In case you are thinking that this example is too trivial and doesn’t showcase the true perils of DTOs and ORMs, here’s a piece of code I recently wrote that is a much more involved scenario with a much larger amount of information.

public sealed class SqlBatchedGeo : IBatched<GeoId, Geo>
{
  private readonly SqlDb _db;
   
  public async Task<Result<Dictionary<GeoId, Geo>>> Get(IEnumerable<GeoId> req)
  {
    const string query = @"
      SELECT z.GeoID, z.Zip5 AS Zip, a.Line1, a.Line2, a.City, a.State, z.Zip5
      FROM Scheduling.GeoZip z
        LEFT OUTER JOIN Scheduling.GeoAddress a ON a.GeoID = z.GeoID
      WHERE z.GeoID IN (SELECT [value] FROM STRING_SPLIT(@ids, '|'))";

    var ids = string.Join("|", idsList.Select(x => $"{x}"));
    return await _db.Query<GeoRecord>(query, new { ids = ids })))
        .IfSucceeded(records => records.ToDictionary(
          r => new GeoId(r.GeoID), 
          r => r.AsGeo())));
  }
  
  private class GeoRecord
  {
    public string GeoID { get; set; }
    public string Zip { get; set;  }
    public string Line1 { get; set; }
    public string Line2 { get; set; }
    public string City { get; set; }
    public string State { get; set; }
    public string Zip5 { get; set; }
    public GeoType GeoType => HasAddress ? GeoType.Address : GeoType.Zip;
    private bool HasAddress => !string.IsNullOrEmpty(State);
    
    public Geo AsGeo()
      => new Geo(new GeoId(GeoID), GeoType, new ZipCode(Zip), 
        HasAddress 
          ? new TransferAddress(Line1, Line2, City, State, Zip5)  
          : Maybe<TransferAddress>.Missing);
  }
}

Design Conclusions


So, does using ORMs and DTOs for data integrations mean that you can’t have elegant systems? Absolutely not! An elegant system may use DTOs for transferring data. They are very useful tools for transferring data between two systems!

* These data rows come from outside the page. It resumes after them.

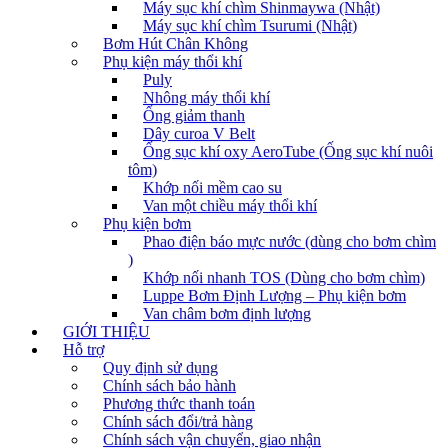
Máy sục khí chìm Shinmaywa (Nhật)
Máy sục khí chìm Tsurumi (Nhật)
Bơm Hút Chân Không
Phụ kiện máy thổi khí
Puly
Nhông máy thổi khí
Ống giảm thanh
Dây curoa V Belt
Ống sục khí oxy AeroTube (Ống sục khí nuôi
tôm)
Khớp nối mềm cao su
Van một chiều máy thổi khí
Phụ kiện bơm
Phao điện báo mực nước (dùng cho bơm chìm
)
Khớp nối nhanh TOS (Dùng cho bơm chìm)
Luppe Bơm Định Lượng – Phụ kiện bơm
Van châm bơm định lượng
GIỚI THIỆU
Hỗ trợ
Quy định sử dụng
Chính sách bảo hành
Phương thức thanh toán
Chính sách đổi/trả hàng
Chính sách vận chuyển, giao nhận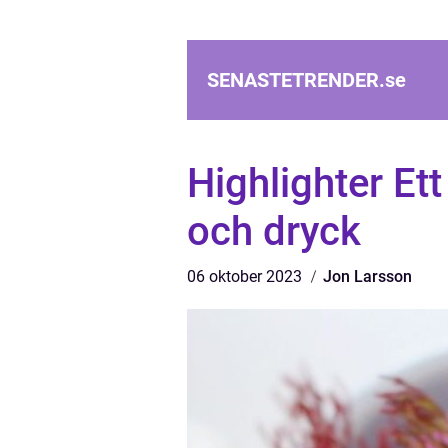
SENASTETRENDER.
se
Highlighter Et
och dryck
06 oktober 2023
Jon Larsson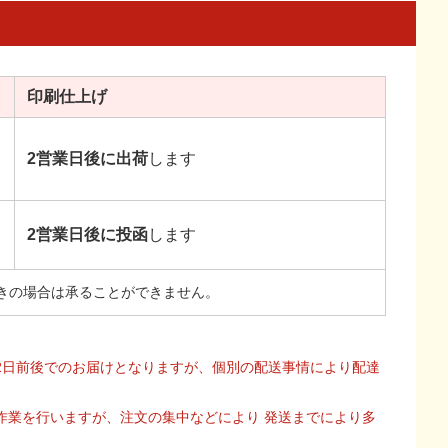
印刷
仕上げ
2営業日後に出荷
します
2営業日後に投函
します
きの場合は承ることができません。
2日前後でのお届けとなりますが、個別の配送事情により配達
作業を行いますが、注文の集中などにより 発送までにより多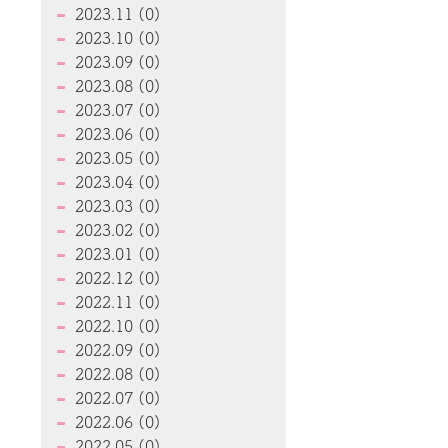
2023.11 (0)
2023.10 (0)
2023.09 (0)
2023.08 (0)
2023.07 (0)
2023.06 (0)
2023.05 (0)
2023.04 (0)
2023.03 (0)
2023.02 (0)
2023.01 (0)
2022.12 (0)
2022.11 (0)
2022.10 (0)
2022.09 (0)
2022.08 (0)
2022.07 (0)
2022.06 (0)
2022.05 (0)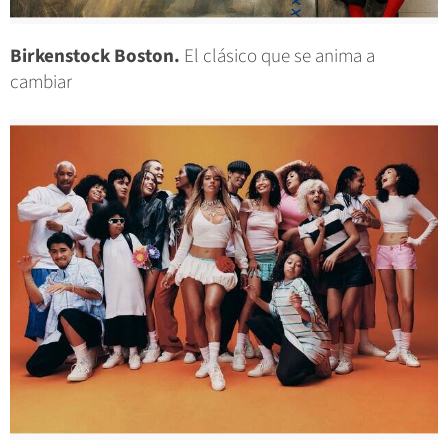
Birkenstock Boston.
El clásico que se anima a
cambiar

The critical design considerations are that while they should be used for transporting data into and out of your application, your application should work with Objects for performing its use cases. When you do have Data Structures, keep them co-located with their integration, since the shape of the data will change almost exactly as often as the integration will. Most of your applications will absolutely require working with external data.

Futuristic sleek blue database.

What are the big design principles to consider, whether or not you choose to use ORMs and DTOs?

  1. Make your application Behavior-Centric, not Data-Centric
  2. Do not let your application be coupled to specific shapes of external data
  3. Ensure that your data access patterns are easy to performance tune

As long as you follow these patterns, does it matter whether you use ORMs and DTOs? It really doesn’t. Use whatever libraries work best for your implementations and query patterns. Reach a team agreement about what to use, and don’t worry about the details. A good architecture will ensure that the interaction patterns in your applications are clean, regardless of which specific tools you use.